On Saturday, the score and shots on goal were deceptively close, and the stats would have been even more unbalanced had it not been for the outstanding play of Rangers goalkeeper Igor Shesterkin. Lightning had more goalscoring chances, and the Rangers, who won all five elimination matches during the playoffs, looked deflated after a disappointing fifth game loss in New York on Thursday.

While Shesterkin desperately tried to keep Rangers in the game, his counterpart, Tampa Bay goalkeeper Andrei Vasilevsky, was not tested. He stopped 20 shots and won his eighth straight fight, six of which were shots.

But the Lightning showed why and how they keep winning trophies. They found their footing when the series moved to Tampa, improved with every game and they were the sharpest team on Saturday. They skated fast, made clear passes and got wrong passes by Rangers. They dominated the first half, attempting 25 shots while Rangers managed 12.

Chesterkin held Tampa away, even cleaning up his own mess. After Lightning’s Riley Nash intercepted an attempt to remove the disc, Patrick Maron’s advice was stopped. He used his right lot to stop an attempt to provide information from Pierre-Edouard Bellemare and banished Anthony Cirelli from the Secession.

In the second period, Shesterkin robbed Kucherov, Tampa Bay’s leading scorer, when he tried to hit the back ball in front of him.

But after all of Shesterkin’s frantic attempts, Tampa Bay scored after injured Stamkos got past Ryan Strom and fired a shot from his wrist from the top of the circuit.

Rangers finally got a chance to play power in the third period when Corey Berry hit Philip Chettle in the face with a stick. Tampa blocked all of the Rangers’ shots.

Rangers finally scored in another power game when Stamkos was called in to catch him and Frank Vatrano fired a shot from an encounter that skated past Vasilevsky.

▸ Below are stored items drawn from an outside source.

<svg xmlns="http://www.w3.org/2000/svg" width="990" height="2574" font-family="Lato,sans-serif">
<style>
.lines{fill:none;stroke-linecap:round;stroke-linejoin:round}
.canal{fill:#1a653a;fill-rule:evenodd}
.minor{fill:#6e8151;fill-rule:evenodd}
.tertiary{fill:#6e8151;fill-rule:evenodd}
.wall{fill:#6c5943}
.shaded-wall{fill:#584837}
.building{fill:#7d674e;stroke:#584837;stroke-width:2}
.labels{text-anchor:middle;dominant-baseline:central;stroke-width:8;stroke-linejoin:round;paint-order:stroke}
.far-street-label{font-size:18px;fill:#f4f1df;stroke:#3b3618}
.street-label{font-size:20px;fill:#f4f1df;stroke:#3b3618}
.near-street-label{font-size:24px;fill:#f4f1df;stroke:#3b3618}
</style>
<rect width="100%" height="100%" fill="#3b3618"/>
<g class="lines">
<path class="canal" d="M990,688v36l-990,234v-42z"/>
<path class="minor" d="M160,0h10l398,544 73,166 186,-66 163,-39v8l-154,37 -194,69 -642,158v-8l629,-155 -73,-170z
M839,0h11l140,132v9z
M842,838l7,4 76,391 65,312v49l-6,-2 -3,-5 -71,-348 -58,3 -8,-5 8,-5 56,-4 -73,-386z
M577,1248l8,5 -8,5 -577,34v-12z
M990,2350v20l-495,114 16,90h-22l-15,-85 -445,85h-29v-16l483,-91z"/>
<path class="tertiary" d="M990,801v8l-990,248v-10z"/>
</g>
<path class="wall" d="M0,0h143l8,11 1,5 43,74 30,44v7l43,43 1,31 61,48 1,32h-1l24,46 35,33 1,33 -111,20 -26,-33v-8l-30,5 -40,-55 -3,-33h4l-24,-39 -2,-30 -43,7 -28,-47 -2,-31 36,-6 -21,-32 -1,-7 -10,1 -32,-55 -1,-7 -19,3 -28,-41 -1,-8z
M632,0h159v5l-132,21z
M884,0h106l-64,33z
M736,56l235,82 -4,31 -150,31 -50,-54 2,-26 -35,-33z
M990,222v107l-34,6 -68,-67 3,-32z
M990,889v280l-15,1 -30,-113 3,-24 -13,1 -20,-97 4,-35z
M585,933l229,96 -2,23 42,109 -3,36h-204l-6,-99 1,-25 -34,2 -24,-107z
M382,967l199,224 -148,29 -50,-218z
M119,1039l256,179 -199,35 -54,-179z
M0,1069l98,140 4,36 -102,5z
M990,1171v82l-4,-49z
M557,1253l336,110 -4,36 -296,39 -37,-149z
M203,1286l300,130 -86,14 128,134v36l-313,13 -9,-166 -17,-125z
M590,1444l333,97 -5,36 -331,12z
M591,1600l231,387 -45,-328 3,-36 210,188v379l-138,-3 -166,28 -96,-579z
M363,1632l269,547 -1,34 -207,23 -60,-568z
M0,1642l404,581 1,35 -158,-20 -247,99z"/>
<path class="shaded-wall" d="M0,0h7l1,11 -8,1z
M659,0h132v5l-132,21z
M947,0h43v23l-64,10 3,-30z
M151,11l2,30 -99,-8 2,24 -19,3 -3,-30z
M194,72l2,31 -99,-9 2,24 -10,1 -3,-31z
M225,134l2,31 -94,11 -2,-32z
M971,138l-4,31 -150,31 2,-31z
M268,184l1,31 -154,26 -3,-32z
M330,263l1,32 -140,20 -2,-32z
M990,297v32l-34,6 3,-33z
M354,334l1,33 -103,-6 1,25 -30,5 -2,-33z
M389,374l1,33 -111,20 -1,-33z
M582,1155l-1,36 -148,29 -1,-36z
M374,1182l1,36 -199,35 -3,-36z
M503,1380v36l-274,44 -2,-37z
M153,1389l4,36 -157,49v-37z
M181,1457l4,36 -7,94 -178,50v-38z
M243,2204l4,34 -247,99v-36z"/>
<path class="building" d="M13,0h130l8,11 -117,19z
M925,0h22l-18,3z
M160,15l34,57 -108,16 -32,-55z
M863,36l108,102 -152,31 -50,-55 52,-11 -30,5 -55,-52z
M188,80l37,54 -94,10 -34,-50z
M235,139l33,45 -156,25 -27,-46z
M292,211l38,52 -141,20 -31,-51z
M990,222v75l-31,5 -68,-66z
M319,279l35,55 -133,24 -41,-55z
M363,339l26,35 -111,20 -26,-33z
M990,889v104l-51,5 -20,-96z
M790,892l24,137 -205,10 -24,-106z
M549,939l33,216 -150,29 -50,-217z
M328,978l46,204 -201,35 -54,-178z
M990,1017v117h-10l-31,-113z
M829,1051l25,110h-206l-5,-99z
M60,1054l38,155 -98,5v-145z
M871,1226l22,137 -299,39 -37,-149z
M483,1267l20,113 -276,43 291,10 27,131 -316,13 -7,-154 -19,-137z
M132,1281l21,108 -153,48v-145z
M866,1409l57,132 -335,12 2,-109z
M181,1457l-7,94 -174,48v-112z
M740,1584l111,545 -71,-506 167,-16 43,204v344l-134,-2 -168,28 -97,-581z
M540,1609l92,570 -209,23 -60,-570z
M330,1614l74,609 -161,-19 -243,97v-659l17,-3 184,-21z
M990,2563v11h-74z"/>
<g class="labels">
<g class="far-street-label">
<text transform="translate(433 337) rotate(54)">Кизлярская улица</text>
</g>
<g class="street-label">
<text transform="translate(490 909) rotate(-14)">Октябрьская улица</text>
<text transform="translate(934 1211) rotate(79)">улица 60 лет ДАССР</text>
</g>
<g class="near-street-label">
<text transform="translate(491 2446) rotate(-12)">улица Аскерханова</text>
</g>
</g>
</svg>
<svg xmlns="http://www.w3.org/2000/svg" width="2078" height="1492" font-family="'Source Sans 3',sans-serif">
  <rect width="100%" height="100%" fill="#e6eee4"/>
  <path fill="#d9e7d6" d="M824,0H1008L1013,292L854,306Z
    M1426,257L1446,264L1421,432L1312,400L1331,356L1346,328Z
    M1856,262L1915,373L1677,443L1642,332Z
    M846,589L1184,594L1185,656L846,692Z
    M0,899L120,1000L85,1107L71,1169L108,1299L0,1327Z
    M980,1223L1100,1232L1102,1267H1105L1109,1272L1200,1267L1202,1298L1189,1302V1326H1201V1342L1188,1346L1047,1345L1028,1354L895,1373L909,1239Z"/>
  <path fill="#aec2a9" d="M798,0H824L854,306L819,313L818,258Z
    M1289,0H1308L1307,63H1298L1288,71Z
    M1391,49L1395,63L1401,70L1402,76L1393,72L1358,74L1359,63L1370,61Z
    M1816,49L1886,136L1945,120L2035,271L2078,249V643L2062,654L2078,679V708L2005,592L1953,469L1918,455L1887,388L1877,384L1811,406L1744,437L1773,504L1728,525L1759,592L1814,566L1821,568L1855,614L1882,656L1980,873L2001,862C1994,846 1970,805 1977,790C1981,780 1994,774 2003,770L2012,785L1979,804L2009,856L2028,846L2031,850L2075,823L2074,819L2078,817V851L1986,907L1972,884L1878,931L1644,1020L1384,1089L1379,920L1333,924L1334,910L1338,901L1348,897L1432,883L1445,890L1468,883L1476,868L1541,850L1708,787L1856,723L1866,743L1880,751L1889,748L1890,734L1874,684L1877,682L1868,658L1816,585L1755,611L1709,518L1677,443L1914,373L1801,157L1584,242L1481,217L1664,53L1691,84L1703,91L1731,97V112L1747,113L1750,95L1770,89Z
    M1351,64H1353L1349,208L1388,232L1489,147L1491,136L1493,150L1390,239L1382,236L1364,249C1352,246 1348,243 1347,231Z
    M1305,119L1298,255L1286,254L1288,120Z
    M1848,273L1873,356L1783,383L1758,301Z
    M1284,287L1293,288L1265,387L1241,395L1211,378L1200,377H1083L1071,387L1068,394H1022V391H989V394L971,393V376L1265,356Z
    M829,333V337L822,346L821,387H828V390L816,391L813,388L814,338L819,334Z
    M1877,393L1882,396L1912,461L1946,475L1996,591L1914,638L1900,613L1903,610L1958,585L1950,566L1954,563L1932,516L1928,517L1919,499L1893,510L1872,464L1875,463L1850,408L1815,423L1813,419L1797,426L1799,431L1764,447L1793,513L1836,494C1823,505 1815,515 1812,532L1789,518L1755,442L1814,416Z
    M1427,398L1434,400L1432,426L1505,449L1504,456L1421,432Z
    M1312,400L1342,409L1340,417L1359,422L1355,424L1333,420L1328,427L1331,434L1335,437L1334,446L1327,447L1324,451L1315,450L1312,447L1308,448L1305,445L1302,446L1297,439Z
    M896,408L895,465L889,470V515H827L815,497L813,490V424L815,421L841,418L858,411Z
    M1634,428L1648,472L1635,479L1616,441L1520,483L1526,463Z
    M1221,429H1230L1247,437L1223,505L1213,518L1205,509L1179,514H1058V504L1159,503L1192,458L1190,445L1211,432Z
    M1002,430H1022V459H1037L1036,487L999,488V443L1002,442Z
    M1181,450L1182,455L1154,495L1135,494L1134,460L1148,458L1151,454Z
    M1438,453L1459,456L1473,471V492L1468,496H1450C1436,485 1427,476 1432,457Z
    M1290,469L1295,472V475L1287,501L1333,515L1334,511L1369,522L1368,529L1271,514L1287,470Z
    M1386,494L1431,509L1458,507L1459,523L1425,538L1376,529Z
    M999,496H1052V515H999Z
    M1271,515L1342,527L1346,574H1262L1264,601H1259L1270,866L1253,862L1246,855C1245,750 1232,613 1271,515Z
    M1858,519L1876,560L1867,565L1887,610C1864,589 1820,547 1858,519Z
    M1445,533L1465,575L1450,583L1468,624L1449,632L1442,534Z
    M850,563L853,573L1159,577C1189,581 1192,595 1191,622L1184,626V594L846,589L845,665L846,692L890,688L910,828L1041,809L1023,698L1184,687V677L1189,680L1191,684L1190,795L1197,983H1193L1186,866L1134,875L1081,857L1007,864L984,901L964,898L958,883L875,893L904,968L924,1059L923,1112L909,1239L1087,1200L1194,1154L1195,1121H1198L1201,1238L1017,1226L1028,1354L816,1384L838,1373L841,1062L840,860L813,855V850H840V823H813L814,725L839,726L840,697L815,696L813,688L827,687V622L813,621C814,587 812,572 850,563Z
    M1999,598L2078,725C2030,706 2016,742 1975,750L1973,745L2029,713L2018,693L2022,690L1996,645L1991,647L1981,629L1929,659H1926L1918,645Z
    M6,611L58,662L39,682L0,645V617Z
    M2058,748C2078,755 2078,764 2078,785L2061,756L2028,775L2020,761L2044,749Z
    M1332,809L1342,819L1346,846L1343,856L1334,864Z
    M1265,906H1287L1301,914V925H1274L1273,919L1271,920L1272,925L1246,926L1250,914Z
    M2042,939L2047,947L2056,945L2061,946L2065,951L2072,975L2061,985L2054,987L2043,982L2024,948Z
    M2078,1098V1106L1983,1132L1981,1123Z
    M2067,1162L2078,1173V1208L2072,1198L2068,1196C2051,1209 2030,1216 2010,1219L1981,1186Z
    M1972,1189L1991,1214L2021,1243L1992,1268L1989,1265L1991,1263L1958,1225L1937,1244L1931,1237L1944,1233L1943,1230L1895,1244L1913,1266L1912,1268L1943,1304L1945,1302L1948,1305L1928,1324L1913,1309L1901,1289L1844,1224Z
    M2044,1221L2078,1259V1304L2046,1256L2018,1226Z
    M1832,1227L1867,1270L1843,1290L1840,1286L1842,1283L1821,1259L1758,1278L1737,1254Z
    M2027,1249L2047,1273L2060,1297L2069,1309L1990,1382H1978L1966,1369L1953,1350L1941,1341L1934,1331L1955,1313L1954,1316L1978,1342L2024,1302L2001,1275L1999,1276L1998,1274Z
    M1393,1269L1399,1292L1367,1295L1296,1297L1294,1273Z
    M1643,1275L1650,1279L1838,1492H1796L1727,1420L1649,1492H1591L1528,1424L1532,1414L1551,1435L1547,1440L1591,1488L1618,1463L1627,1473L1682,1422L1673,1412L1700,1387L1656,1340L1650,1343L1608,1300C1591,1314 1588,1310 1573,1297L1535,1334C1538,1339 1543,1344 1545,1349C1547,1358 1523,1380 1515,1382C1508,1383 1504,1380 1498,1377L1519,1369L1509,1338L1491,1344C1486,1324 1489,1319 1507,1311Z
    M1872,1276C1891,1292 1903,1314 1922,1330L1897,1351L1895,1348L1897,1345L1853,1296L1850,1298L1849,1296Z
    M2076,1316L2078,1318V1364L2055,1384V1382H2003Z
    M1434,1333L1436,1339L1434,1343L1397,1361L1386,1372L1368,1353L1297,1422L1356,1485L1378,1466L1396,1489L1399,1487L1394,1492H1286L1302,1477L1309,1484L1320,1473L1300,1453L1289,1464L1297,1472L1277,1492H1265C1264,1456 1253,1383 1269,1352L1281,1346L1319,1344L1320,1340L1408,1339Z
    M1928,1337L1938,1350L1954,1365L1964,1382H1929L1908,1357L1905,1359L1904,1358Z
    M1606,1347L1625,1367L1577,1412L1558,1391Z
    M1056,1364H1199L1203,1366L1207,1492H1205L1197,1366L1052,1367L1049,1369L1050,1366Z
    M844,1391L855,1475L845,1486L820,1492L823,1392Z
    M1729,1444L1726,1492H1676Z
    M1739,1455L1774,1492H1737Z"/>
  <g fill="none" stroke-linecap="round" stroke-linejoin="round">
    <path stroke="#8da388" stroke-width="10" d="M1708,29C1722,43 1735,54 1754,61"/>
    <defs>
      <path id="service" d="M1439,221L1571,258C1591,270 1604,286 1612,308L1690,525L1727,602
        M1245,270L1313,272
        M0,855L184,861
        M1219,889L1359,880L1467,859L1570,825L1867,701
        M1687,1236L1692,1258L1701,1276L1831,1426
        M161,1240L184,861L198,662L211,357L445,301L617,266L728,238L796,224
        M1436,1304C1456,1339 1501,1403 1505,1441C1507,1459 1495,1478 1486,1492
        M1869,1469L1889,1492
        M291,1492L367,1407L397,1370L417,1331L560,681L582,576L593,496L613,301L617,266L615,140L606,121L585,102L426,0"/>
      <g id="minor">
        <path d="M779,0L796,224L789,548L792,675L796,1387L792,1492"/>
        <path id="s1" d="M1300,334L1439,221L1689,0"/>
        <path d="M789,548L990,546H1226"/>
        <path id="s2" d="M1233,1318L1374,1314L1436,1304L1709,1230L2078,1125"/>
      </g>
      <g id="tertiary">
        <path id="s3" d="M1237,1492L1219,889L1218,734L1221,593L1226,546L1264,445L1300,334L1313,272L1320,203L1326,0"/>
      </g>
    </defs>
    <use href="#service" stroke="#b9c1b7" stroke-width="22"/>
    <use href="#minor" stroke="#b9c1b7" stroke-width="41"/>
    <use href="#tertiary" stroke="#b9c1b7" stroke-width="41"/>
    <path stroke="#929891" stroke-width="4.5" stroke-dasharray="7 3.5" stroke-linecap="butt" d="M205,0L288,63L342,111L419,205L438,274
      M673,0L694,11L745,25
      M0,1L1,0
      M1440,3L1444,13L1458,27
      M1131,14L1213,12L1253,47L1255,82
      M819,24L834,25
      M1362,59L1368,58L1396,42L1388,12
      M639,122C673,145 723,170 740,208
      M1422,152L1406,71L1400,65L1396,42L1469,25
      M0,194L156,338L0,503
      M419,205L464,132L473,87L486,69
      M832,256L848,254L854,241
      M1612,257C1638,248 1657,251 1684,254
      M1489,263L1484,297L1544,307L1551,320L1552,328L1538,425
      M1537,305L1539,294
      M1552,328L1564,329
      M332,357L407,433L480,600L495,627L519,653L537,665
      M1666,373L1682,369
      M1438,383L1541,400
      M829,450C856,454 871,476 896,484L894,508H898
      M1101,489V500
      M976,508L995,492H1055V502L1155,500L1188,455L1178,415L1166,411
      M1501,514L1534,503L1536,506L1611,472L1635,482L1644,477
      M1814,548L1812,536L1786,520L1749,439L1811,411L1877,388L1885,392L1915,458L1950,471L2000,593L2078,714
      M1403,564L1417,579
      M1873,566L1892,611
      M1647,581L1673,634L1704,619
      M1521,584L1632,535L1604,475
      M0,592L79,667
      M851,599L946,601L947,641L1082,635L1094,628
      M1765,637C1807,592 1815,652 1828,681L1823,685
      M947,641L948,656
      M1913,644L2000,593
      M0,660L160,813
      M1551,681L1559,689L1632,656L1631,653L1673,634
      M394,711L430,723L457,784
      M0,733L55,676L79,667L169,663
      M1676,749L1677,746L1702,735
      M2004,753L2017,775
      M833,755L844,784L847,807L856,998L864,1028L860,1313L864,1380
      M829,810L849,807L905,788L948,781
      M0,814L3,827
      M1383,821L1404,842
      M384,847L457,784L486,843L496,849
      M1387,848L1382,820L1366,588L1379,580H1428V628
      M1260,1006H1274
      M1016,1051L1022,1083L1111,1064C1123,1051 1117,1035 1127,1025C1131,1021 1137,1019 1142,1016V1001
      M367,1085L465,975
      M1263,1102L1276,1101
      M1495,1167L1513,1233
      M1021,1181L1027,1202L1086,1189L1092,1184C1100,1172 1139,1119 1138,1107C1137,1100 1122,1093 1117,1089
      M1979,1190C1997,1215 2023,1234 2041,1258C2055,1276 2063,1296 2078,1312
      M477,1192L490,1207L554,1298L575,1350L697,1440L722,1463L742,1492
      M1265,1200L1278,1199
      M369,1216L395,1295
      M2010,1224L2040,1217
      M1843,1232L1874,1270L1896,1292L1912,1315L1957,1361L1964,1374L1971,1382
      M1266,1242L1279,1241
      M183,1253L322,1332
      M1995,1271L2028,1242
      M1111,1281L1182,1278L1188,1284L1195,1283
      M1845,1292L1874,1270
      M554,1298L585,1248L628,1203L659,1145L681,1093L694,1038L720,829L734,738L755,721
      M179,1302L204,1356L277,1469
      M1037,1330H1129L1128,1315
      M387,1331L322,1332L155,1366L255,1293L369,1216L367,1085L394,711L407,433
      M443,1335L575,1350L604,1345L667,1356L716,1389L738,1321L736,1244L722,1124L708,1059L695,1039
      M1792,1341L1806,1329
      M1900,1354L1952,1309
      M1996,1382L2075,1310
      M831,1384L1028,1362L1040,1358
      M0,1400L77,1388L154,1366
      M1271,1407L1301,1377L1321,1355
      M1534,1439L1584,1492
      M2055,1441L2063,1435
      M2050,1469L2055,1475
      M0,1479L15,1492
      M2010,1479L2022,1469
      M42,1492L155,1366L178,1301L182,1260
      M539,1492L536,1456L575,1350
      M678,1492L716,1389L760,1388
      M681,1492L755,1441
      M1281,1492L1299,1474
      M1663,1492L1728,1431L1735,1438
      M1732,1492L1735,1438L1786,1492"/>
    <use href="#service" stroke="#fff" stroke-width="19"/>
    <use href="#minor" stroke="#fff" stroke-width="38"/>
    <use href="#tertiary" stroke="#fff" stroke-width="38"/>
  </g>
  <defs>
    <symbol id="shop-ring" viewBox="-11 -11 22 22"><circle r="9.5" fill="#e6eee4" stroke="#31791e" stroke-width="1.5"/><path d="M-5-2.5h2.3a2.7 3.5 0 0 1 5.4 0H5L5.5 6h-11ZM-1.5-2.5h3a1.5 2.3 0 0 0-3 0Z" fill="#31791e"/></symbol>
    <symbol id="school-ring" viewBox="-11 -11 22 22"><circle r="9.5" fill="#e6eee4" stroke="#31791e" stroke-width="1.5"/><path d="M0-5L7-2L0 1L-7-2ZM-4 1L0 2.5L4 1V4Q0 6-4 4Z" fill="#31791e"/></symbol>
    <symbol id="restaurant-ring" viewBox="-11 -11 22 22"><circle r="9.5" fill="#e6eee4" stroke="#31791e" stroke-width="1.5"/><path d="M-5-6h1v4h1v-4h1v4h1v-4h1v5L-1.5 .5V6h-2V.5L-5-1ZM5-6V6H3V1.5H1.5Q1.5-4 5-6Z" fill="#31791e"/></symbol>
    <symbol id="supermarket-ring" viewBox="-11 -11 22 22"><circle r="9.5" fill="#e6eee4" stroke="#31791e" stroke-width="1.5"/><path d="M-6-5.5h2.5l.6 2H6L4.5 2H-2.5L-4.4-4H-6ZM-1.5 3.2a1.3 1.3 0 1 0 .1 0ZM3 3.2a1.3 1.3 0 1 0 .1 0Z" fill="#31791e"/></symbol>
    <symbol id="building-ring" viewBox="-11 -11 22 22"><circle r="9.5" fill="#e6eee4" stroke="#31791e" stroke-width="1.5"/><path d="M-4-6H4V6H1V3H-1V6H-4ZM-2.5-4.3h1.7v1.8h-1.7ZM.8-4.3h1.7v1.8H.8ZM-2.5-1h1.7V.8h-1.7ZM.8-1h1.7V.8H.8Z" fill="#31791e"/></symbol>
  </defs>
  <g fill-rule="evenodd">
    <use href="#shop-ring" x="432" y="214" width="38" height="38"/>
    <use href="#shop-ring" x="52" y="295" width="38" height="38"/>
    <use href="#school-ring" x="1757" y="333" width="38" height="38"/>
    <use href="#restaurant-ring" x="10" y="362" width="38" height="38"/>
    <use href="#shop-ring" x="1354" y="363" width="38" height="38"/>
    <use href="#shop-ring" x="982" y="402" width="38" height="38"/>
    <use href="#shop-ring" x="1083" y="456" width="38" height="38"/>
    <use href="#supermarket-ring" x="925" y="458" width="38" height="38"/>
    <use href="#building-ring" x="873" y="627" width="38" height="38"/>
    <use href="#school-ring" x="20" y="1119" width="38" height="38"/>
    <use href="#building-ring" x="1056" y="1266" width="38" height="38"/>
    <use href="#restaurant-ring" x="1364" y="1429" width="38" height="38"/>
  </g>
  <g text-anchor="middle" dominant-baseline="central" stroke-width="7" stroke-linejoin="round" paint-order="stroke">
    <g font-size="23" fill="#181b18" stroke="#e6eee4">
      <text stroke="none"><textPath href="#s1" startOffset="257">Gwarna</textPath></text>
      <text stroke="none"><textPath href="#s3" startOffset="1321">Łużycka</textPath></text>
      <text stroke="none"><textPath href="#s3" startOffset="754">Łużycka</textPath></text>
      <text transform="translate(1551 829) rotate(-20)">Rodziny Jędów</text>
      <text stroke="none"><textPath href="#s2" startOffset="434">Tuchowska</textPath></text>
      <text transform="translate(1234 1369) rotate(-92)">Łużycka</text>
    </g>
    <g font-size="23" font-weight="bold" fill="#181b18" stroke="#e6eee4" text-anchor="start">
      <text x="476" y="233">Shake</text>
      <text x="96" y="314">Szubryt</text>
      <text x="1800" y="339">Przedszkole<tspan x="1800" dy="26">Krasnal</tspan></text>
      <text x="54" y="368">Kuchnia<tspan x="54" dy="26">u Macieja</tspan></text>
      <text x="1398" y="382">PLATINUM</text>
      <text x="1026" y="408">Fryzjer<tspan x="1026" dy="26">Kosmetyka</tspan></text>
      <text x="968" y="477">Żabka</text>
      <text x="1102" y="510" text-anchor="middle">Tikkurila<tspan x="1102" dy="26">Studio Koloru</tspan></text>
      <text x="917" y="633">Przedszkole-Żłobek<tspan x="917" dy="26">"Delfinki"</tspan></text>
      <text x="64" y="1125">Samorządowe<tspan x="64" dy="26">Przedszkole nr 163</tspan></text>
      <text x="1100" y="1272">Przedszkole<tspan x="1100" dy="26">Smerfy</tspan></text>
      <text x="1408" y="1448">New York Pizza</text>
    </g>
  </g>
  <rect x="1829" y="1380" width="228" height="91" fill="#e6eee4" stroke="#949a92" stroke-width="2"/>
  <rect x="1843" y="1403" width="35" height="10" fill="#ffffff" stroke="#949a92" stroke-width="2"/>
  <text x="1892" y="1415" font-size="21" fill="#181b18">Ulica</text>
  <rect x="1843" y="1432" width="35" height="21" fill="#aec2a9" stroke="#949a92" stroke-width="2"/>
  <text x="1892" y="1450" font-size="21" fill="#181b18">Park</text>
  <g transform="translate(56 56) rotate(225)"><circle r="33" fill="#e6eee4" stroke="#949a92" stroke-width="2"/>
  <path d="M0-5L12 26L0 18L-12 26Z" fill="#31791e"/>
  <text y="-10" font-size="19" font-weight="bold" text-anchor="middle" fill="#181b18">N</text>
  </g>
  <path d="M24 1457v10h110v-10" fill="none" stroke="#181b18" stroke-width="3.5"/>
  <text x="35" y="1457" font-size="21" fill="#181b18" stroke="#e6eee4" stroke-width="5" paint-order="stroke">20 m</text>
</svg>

Whatever momentum the Rangers had, it was gone after 21 seconds. Stamkos exited the penalty area and walked towards the net, took a pass from Kucherov and shot the puck. Shesterkin grabbed her with his glove, but the disc bounced out and Stamkos’ leg hit the net. After revision, the target was discontinued.

Colorado only allowed 40 goals to 41 in Tampa, but Avalanche scores more often, leading all teams with 65 goals to 52 in Lightning’s.

They are led by Nathan McKinnon, Creative Center Rapid, and Defenseman Cal Makarwho was recently described by Wayne Gretzky as the best two-way player since Bobby Orr.

Colorado has won its two games against Tampa Bay this season, one goal at a time. But may be without Nazem Kadri and Andrew Cogliano, both of them injured their fingers. It is also unclear if goalkeeper Darcy Comber will start the first game.

Rangers will have all summer to treat their injuries and reflect on how they progress in two games against the Stanley Cup holders. Rangers coach Gerard Gallant said a grueling schedule – 20 playoffs in 40 days – has weakened his club.

The sting of the Stanley Cup race that ends very soon will continue.

“I’m empty,” said Rangers’ Mika Zibanijad, then paused for a long time. “I don’t want it to end.”

Cooper, the Lightning coach, can’t believe he’s not for his team.

“When you grow up in Canada, you always dream of putting your name in the Stanley Cup,” he said. “And getting there the first time, it was a dream come true. Getting there again the following year was a dream, like there was no way to go back. Going for the third time is unimaginable.”